The first time is_available is called, the JoCaml runtime on here.inria.fr is running. Then the call to kill stops the execution of this runtime such that the second call to is_available returns the value false.
Another way to deal with site termination is to use the function Join.Site.at_fail. This function records an asynchronous channel to call when a site fails. Let us define a simple example where two runtimes run on the same computer. The first runtime waits for some connections:
#let wait = def x () & y () = reply to x in x ;; val wait : unit -> unit #let main = Join.Site.listen (Unix.ADDR_INET (Join.Site.get_local_addr(), 12345)); wait() ;; val main : unit
The second runtime gets the site listening on port 12345 and registers the channel echo_failure on the failure of this site.
#let server = Join.Site.there (Unix.ADDR_INET(Unix.inet_addr_loopback, 12345)) ;; val server : Join.Site.t = <abstr> #def echo_failure () = print_string "FAILURE!"; print_newline(); 0 in Join.Site.at_fail server echo_failure ;; - : unit = () #let wait = def x () & y () = reply to x in x ;; val wait : unit -> unit = <fun> #let main = wait() ;; val main : unit
If we execute these two runtimes and kill the first one (with Ctrl-c for example), then the second runtime prints FAILURE!.
We want to build a very simple chat system where each user can broadcast a message to all the others.
The client is the part of the system executed by each user. The behavior of the client is to read messages from the user and broadcast them to the other clients.
#let read broadcast =
try
while true do
let msg = input_line stdin in
broadcast msg
done
with End_of_file -> ()
;;
val read : (string -> ’a) -> unit = <fun>
This function terminates when there are no more characters to read.
To implement the broadcast, we first have to define a type that represents a user and a data structure that allows to store the other users.
#type t_user = { name : string; site : Join.Site.t; write : string -> unit; } ;; type t_user = { name : string; site : Join.Site.t; write : string -> unit; } #let get, add, remove = def state(x) & get() = state(x) & reply x to get or state(x) & add(user) = state(user::x) & reply to add or state(x) & remove(s) = state(List.filter (fun user -> not (Join.Site.equal user.site s)) x) in spawn state([]); get, add, remove ;; val get : unit -> t_user list = <fun> val add : t_user -> unit = <fun> val remove : Join.Site.t Join.chan = <abstr>
Each user is defined by his name, the site where he executes its client and the channel that allows to write on console of his client.
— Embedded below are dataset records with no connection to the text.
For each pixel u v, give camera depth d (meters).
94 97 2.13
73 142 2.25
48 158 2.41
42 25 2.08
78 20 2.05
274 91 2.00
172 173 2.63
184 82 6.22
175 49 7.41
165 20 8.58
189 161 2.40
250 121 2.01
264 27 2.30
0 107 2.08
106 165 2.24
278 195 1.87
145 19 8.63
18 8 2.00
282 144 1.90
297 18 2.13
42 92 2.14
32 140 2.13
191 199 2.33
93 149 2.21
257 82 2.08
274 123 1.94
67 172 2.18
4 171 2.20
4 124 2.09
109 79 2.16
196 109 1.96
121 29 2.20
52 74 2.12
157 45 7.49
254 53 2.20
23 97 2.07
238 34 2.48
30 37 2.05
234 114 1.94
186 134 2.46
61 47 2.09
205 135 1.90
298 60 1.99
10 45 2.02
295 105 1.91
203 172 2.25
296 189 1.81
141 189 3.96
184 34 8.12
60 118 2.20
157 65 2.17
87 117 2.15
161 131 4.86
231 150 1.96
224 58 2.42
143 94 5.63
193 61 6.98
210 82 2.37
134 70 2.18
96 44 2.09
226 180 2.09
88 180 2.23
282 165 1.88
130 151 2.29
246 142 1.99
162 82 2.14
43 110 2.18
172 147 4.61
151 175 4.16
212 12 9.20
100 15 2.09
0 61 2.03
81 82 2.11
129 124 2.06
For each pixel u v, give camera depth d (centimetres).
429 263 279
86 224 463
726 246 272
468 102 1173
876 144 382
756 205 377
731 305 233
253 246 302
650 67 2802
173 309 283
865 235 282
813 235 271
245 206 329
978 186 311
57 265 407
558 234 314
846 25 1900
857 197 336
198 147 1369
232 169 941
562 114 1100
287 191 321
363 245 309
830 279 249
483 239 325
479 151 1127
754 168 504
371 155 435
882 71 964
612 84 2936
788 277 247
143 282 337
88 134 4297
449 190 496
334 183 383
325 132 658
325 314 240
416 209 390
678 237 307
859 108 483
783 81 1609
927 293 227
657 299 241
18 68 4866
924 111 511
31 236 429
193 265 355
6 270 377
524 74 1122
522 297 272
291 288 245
To manipulate the set of users, there are the channels get, add and remove. get returns the list of the other users, add puts a new user into the set of users and remove remove the user executed on a given site. Notice that to test the equality of two sites, we have to use the function Join.Site.equal (we cannot use = and == may return a wrong value).
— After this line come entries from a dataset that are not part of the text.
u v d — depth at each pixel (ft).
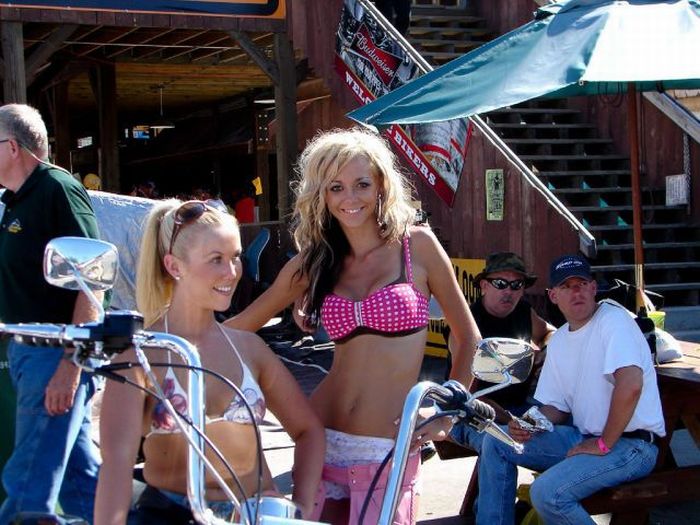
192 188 78.64
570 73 17.44
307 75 46.75
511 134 40.98
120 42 47.24
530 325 18.29
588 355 15.07
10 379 15.02
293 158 42.93
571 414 15.81
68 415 13.93
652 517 18.86
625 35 17.94
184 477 9.24
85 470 14.55
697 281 36.22
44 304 14.55
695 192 37.32
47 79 52.90
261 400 9.79
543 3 42.96
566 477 14.40
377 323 11.56
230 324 12.86
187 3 40.11
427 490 20.70
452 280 12.26
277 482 20.81
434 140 34.45
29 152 14.57
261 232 40.91
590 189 37.70
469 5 48.57
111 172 54.95
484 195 32.42
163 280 10.00
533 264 30.40
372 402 11.53
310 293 12.37
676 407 16.57
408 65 35.42
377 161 11.84
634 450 14.66
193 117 75.05
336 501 11.71
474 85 19.27
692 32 18.19
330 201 11.89
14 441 14.99
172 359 9.34
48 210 14.46
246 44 41.83
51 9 37.50
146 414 9.29
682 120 37.52
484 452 15.49
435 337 35.19
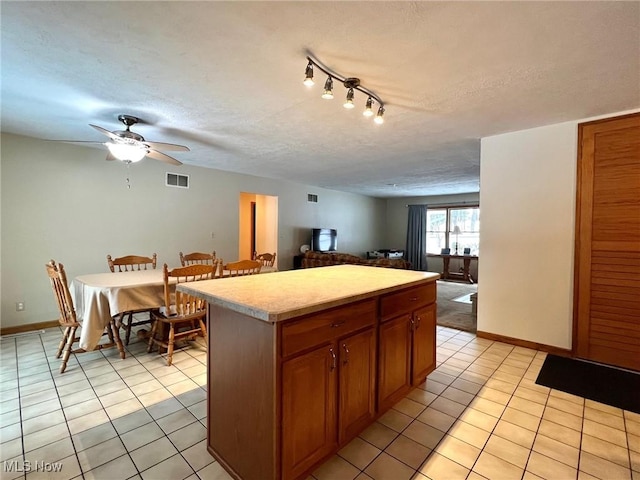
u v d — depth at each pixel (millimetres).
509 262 3289
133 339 3371
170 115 2824
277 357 1269
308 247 6941
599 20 1509
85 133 3408
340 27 1587
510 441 1754
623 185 2658
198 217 5082
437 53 1810
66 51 1822
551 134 3014
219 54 1846
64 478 1464
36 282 3645
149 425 1874
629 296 2650
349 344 1623
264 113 2764
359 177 5980
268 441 1308
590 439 1771
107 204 4145
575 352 2916
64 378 2465
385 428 1868
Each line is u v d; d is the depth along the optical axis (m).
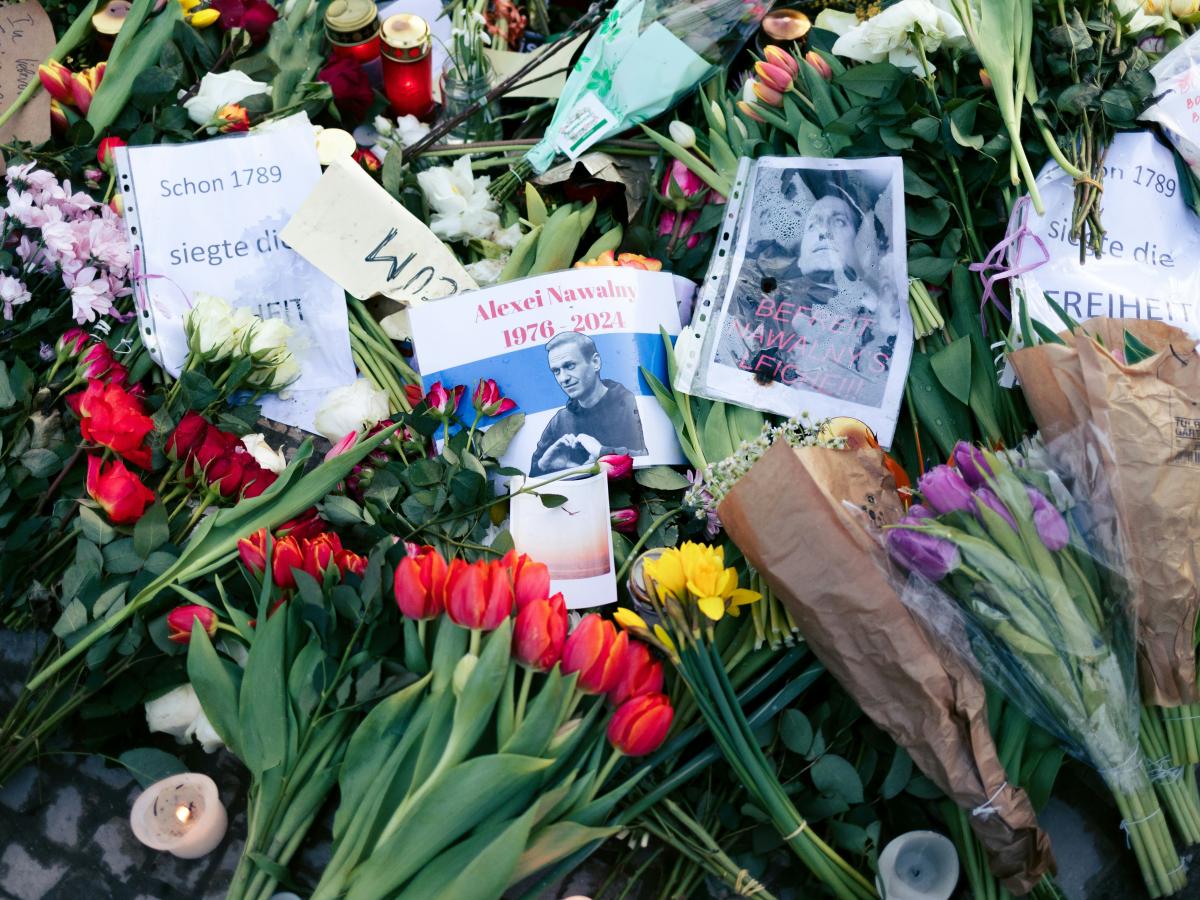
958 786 1.27
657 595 1.35
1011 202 1.68
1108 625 1.33
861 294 1.67
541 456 1.58
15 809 1.40
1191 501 1.32
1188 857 1.43
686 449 1.61
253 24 1.98
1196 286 1.64
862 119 1.75
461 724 1.23
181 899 1.36
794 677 1.45
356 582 1.35
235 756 1.43
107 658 1.40
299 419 1.69
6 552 1.46
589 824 1.29
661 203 1.86
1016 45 1.68
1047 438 1.42
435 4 2.12
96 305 1.61
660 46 1.84
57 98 1.81
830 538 1.30
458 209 1.83
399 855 1.19
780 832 1.36
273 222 1.74
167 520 1.45
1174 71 1.70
A simple way to broadcast a message is to send the message to each user in a sequential way.
#let seq_broadcast msg =
List.iter (fun user -> try user.write msg with _ -> ()) (get())
;;
val seq_broadcast : string -> unit = <fun>
We can also implement a parallel broadcast using countdown introduced section 1.4.1.
#let create_countdown n = def count(n) & tick() = count(n-1) or count(0) & wait() = reply to wait in spawn count(n) ; tick,wait ;; val create_countdown : int -> unit Join.chan * (unit -> unit) = <fun> #let par_broadcast msg = let others = get() in let tick, wait = create_countdown (List.length others) in List.iter (fun user -> spawn begin begin try user.write msg with _ -> () end; tick() end) others ;; val par_broadcast : string -> unit = <fun>
Here, the broadcast terminates when all the messages are sent. An other solution that does not wait that all the messages are sent and that preserves the order of the messages is to use the buffer introduced section in 1.5.3. So, we define a function that replace the write channel of a user by a write channel with a buffer.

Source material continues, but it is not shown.